In its last fiscal year, revenue climbed to $31.4 billion from $27 billion in 2007, while the value of new work booked rose to $35 billion from $34.1 billion, producing the firm's sixth straight year of record total sales and third consecutive year of record bookings.

Operations in North America were responsible for 40% of earnings and 2/3 of bookings. Government contracts are a key component of its book of business. I emailed Bechtel's Mike Kidder to see how much.

Also from Forbes:
In its 110-year history, four generations of Bechtel family members have been engaged in projects in civil infrastructure, power, petrochemicals, telecommunications and government services. Notable jobs completed by Bechtel include the Channel Tunnel connecting England and France; Jubail Industrial City in Saudi Arabia; and Hong Kong International Airport.

*From Bechtel's website:
"That makes Bechtel the largest telecommunications engineering and construction firm in the United States, with nearly seven times the revenue of its nearest competitor."

Wednesday, July 29, 2009

NY Department of Transportation Speaks

Many thanks to Adam Levine, public affairs officer at the NYDoT, for answering these questions about the $400,000 being spent to 'plan and design' the additional spots before taking off for vacation.

He actually pulled a 24-hour turn around which is pretty amazing considering I'm an unpaid citizen activist blogger.

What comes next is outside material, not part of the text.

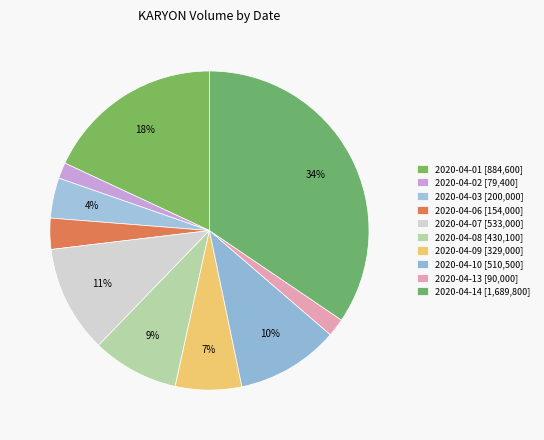

What portion of the pie excludes 2020-04-08?

91.2%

1.) How many people were involved in planning and designing this lot and over what period of time? What would be the estimated number of hours spent to bill $400k?

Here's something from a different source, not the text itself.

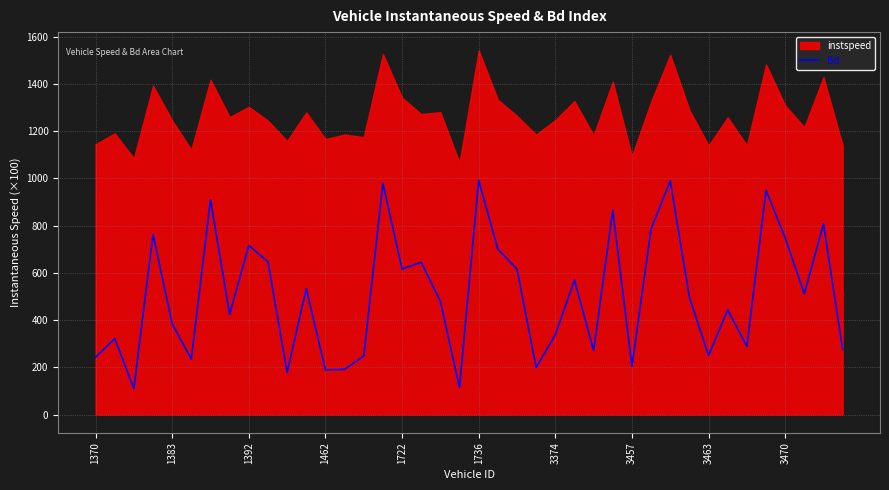

Is it true that Bd equals 1313.5 at 3470?

False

Including NYSDOT and consulting engineering staff, 8-9 people worked on the project over a 16-month period, spending a total of about 3000 hours designing the expansion.

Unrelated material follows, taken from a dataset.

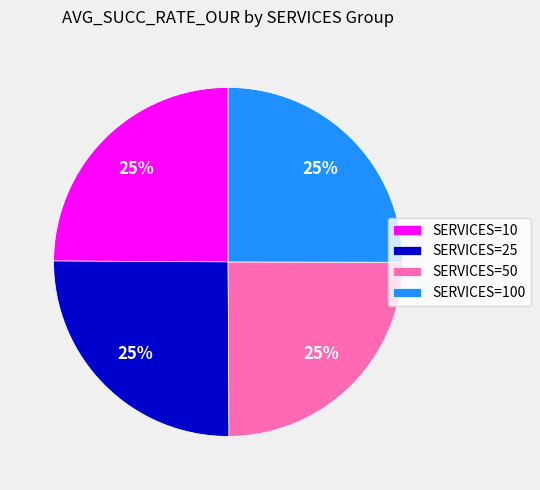

Does SERVICES=10 represent more than half of the total?

No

As with the cost estimate, I will be glad to share with you the fruits of their labor, in the form of the project plans, once the project has been awarded.

2) Were any outside design/planning firms hired? Who were they?
The consulting firms that assisted us in preparing the design were a joint venture among Bechtel Corp., WSP Sells and URS Corporation. As they are working under the direction of the department, I ask that you direct your questions to me and I will get your answers. One person's muzzling is another person's taking responsibility and standing up for our actions and decisions.

3) What needs to be done to plan and design 160 open-air parking spots?
As each site is unique, we can say that in this case, traffic and environmental issues needed to be analyzed and a design report needed to be prepared summarizing the project analysis. After these were completed, design of the park-and-ride details could be performed.

4) What were some of the obstacles to getting this project through? (You'd mentioned a bird reserve nearby)
I don't recall mentioning birds, but there are wetlands near the project, both existing and recently developed. We also wanted to make sure we stayed within an envelope that would not preclude other uses of nearby land along the Korean War Veterans Parkway, and we also had to make provisions for the temporary retention of storm water on the site, while the existing drainage system was being worked on as part of the expansion.

It's Our Money. Tell Us What It's Paying For.

Of the seven bidding firms, only two have already filled out our survey. The other five, Grace Industries, Lomma Construction, Shamrock Materials, Beaver Concrete Construction and Paul Scariano, aren't returning my calls. I even spoke to live people at a few of the companies.

The truth is they don't have to talk to me. But it certainly would be nice for taxpayers if they would.